Rise of the machines

Published on August 2, 2019 by David Wylie

The very first Vitalis extraction machine still works.

It’s sitting in storage at one of the company’s main offices in Kelowna. Vitalis Extraction Technology co-founder Pete Patterson, pictured above, helped weld it together. He showed it off with pride during a recent tour.

Nicknamed ‘Frankie’ — short for Frankenstein — the earliest version of the company’s cannabis extraction tech still hums to life when you plug it in and turn it on. The three co-founders (Joel Sherlock, James Seabrook and Patterson) ran hemp and hops through it to test because they didn’t have a cannabis licence.

Three years on, the company’s tech has come a long way. Patterson figures Vitalis-built machines have extracted the components from close to one million pounds of cannabis all around the world.

Cannabis extraction is about to become the backbone of a new market when edibles and concentrates become legal.

Buyers want large-scale equipment that runs reliably and nearly non-stop.

“This industry is moving so fast,” he says. “These pieces of equipment are the heartbeat of their revenue stream. Being that, they want it running all the time, but they also want to try new things, and try things that are going to be able to create some new products.”

Vitalis has grown relentlessly since it started up in 2016, and it has spread out over several offices in Kelowna.
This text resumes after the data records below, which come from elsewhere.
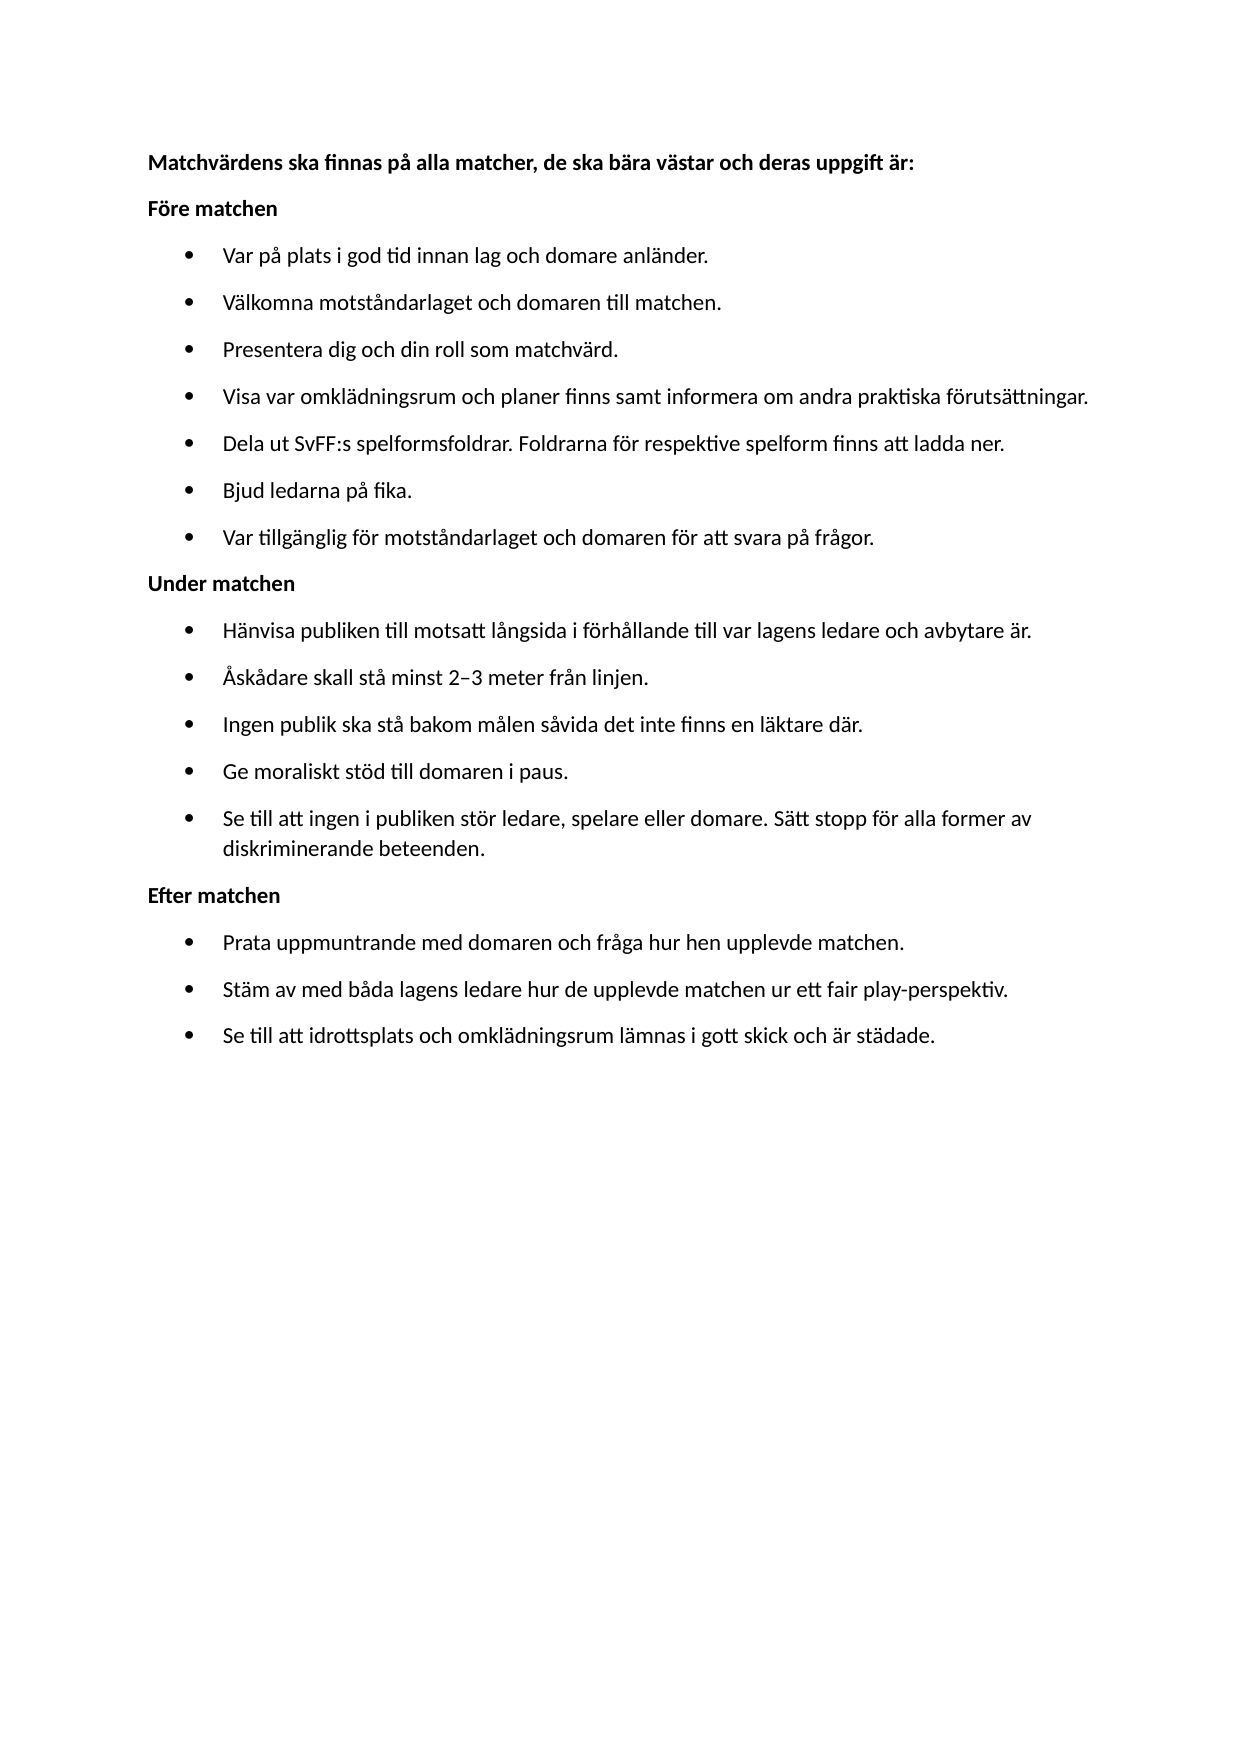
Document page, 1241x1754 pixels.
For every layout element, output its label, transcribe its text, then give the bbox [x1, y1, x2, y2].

text Under matchen [148, 569, 1093, 597]
list Åskådare skall stå minst 2–3 meter från linjen. [185, 663, 1093, 691]
list Ge moraliskt stöd till domaren i paus. [185, 757, 1093, 785]
list Prata uppmuntrande med domaren och fråga hur hen upplevde matchen. [185, 928, 1093, 956]
list Bjud ledarna på fika. [185, 476, 1093, 504]
list Välkomna motståndarlaget och domaren till matchen. [185, 288, 1093, 316]
list Visa var omklädningsrum och planer finns samt informera om andra praktiska förutsättningar. [185, 382, 1093, 410]
list Presentera dig och din roll som matchvärd. [185, 335, 1093, 363]
text Före matchen [148, 194, 1093, 222]
list Ingen publik ska stå bakom målen såvida det inte finns en läktare där. [185, 710, 1093, 738]
list Stäm av med båda lagens ledare hur de upplevde matchen ur ett fair play-perspektiv. [185, 975, 1093, 1003]
list Var tillgänglig för motståndarlaget och domaren för att svara på frågor. [185, 523, 1093, 551]
text Efter matchen [148, 881, 1093, 909]
list Var på plats i god tid innan lag och domare anländer. [185, 241, 1093, 269]
list Dela ut SvFF:s spelformsfoldrar. Foldrarna för respektive spelform finns att ladda ner. [185, 429, 1093, 457]
list Se till att idrottsplats och omklädningsrum lämnas i gott skick och är städade. [185, 1022, 1093, 1049]
list Hänvisa publiken till motsatt långsida i förhållande till var lagens ledare och avbytare är. [185, 616, 1093, 644]
list Se till att ingen i publiken stör ledare, spelare eller domare. Sätt stopp för alla former av diskriminerande beteenden. [185, 804, 1093, 862]
text Matchvärdens ska finnas på alla matcher, de ska bära västar och deras uppgift är: [148, 148, 1093, 176]
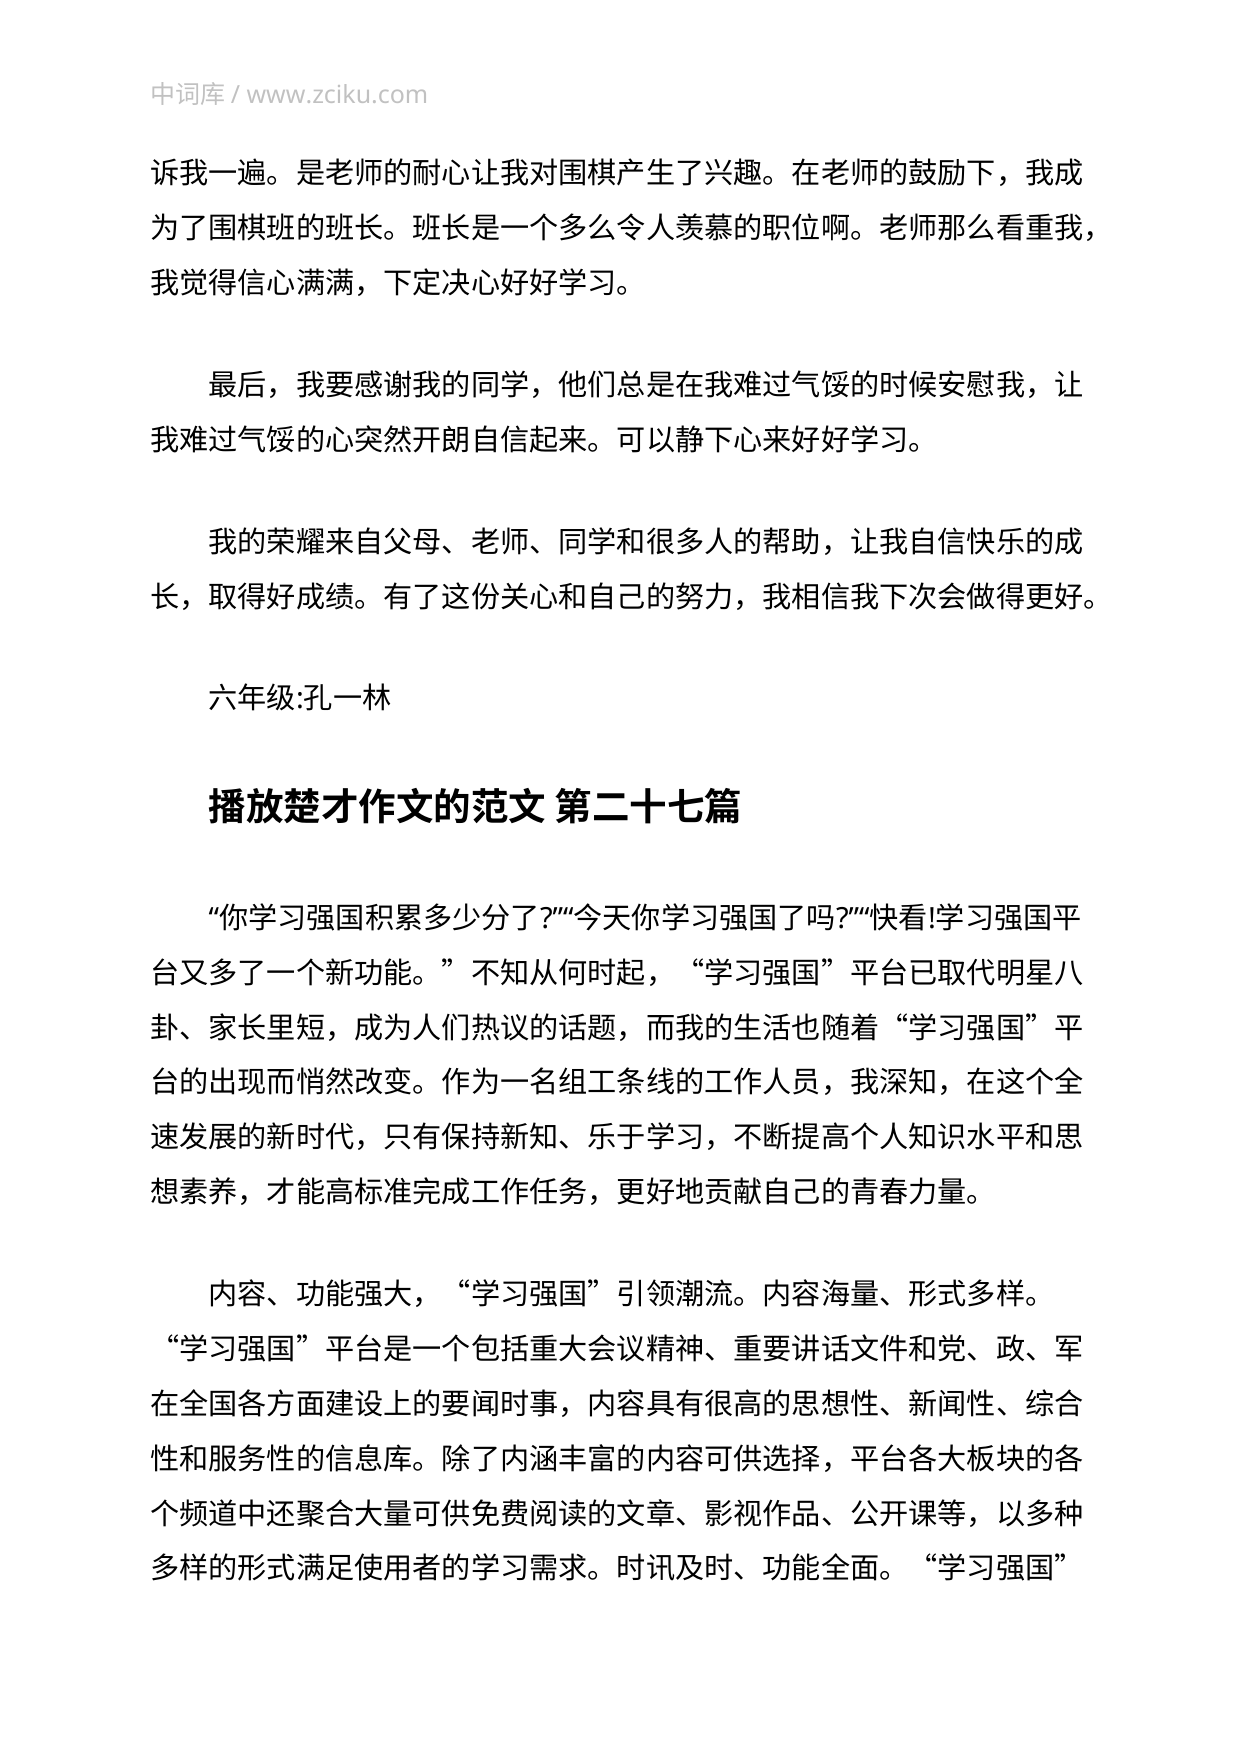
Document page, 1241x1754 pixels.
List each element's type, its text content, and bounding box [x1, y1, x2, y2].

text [150, 1271, 1090, 1587]
text “你学习强国积累多少分了?”“今天你学习强国了吗?”“快看!学习强国平台又多了一个新功能。”不知从何时起，“学习强国”平台已取代明星八卦、家长里短，成为人们热议的话题，而我的生活也随着“学习强国”平台的出现而悄然改变。作为一名组工条线的工作人员，我深知，在这个全速发展的新时代，只有保持新知、乐于学习，不断提高个人知识水平和思想素养，才能高标准完成工作任务，更好地贡献自己的青春力量。 [150, 894, 1090, 1211]
text 六年级:孔一林 [150, 675, 1090, 717]
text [150, 150, 1090, 302]
text 最后，我要感谢我的同学，他们总是在我难过气馁的时候安慰我，让我难过气馁的心突然开朗自信起来。可以静下心来好好学习。 [150, 362, 1090, 459]
text 播放楚才作文的范文 第二十七篇 [150, 777, 1090, 831]
text 我的荣耀来自父母、老师、同学和很多人的帮助，让我自信快乐的成长，取得好成绩。有了这份关心和自己的努力，我相信我下次会做得更好。 [150, 518, 1090, 615]
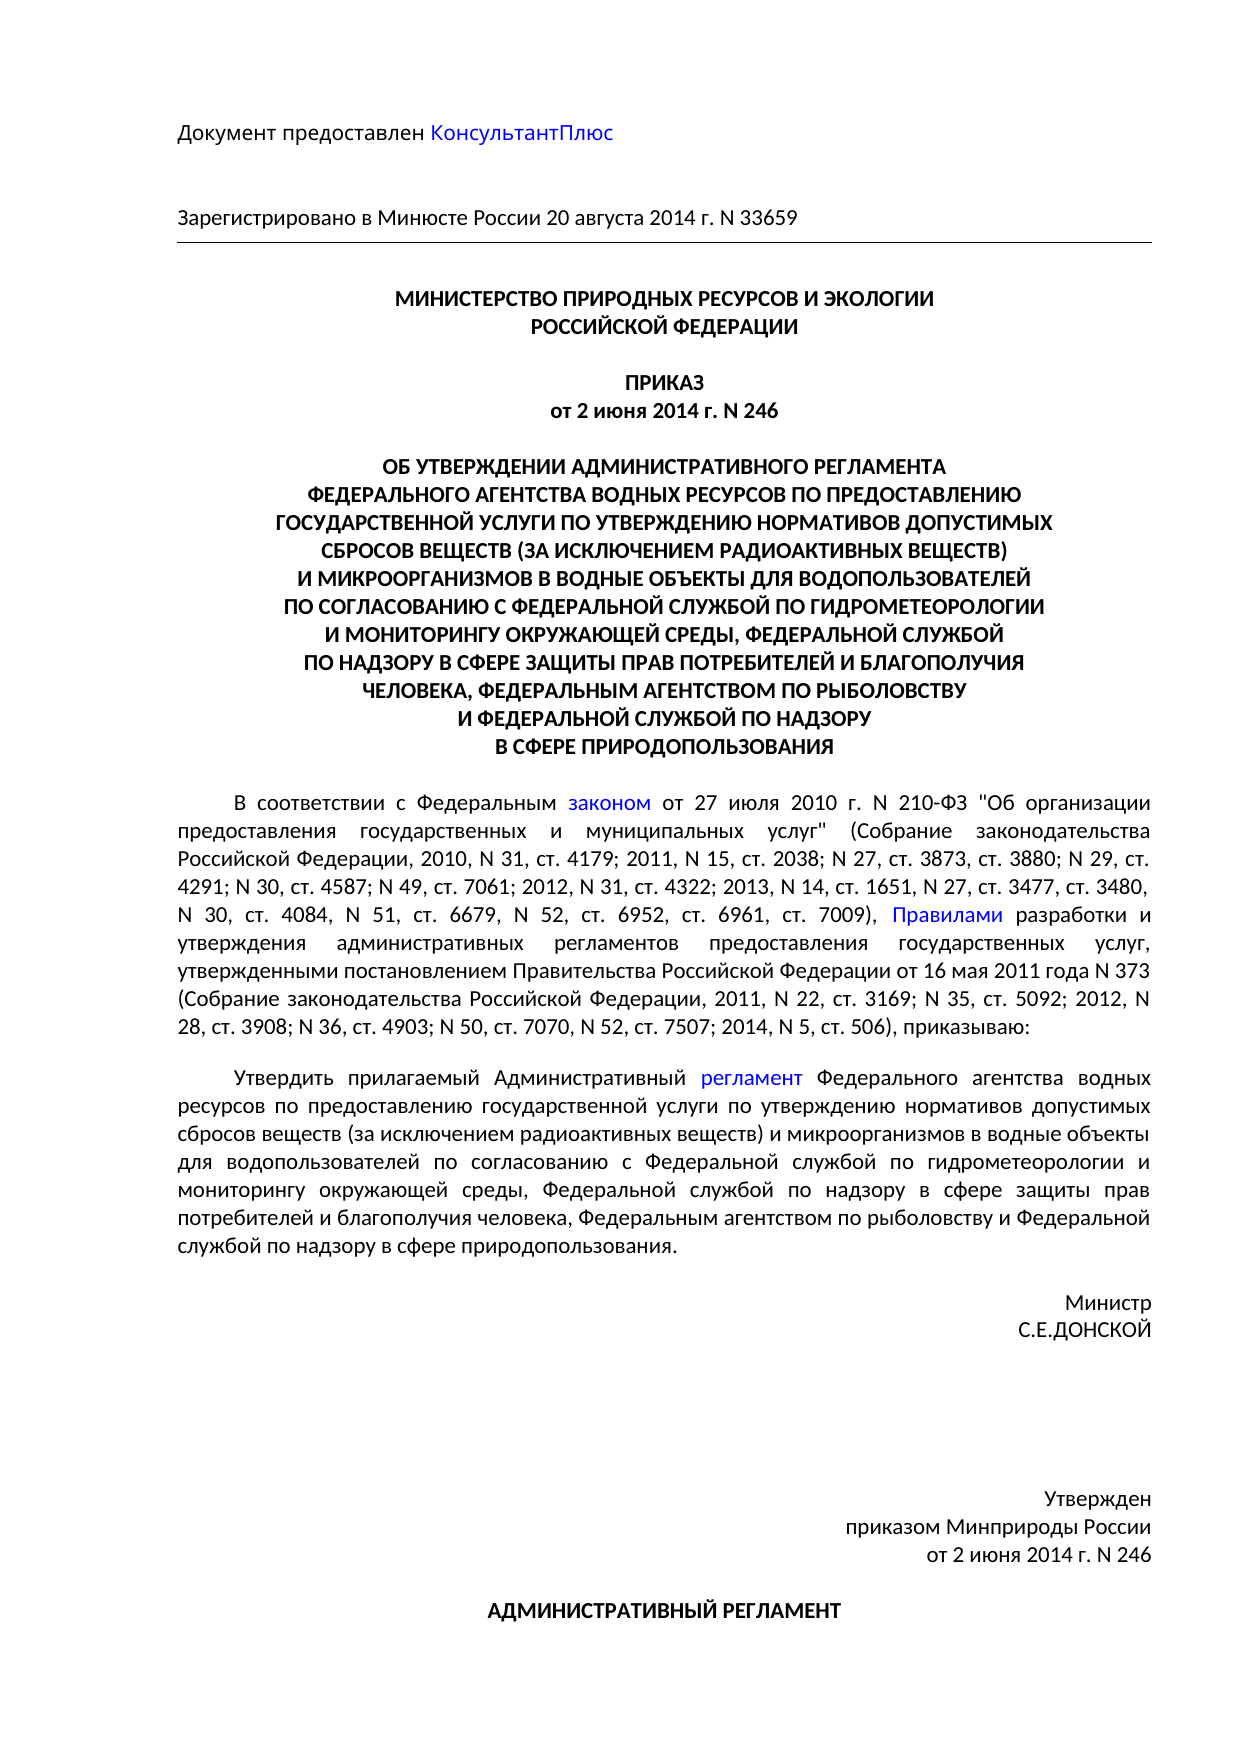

The company has sold about 150 sophisticated CO2 extraction machines since inception in 2016 — two or three now every week.

They are global, with sales and service teams all over the world including the U.S., Australia and Europe. They have big plans to scale up.

Home in Kelowna, at the Gaston Avenue manufacturing facility, crews assemble the machines. They each have 3,500 components, of which about 1,900 are made locally. Patterson estimates Vitalis spends about $6 million to $7 million in the region’s economy. Vitalis has about 100 employees and is constantly growing.

Patterson sees bigger extraction systems in the near future.

“The automation is going to be more important. As we see some of the big food factories out there, that’s where this industry will be going. These systems, over the next five to 10 years, they’ll look very, very different,” he says.

How the machines work

Vitalis systems use CO2 as the extracting solvent.

Biomass is packed into a large vessel where liquid CO2 is pumped over it.

What’s extracted depends on the heat and pressure applied. Cooler levels strip the material of flavourful terpene profiles and cannabinoids, while hotter levels extract fats and waxes.

The CO2 gas is refrigerated back to a liquid and reused up to nine time in an hour.

“People always ask, is it gooey when we’re done?” he says of the initial raw material. “It’s really just a fibrous material left over. Bone dry.”

All the moisture is removed and ready to be used to make vape refills, concentrates, topicals, beverages, foods, and whatever other formats creative entrepreneurs can imagine.

“It’s pretty cool what you can pull out,” says Patterson.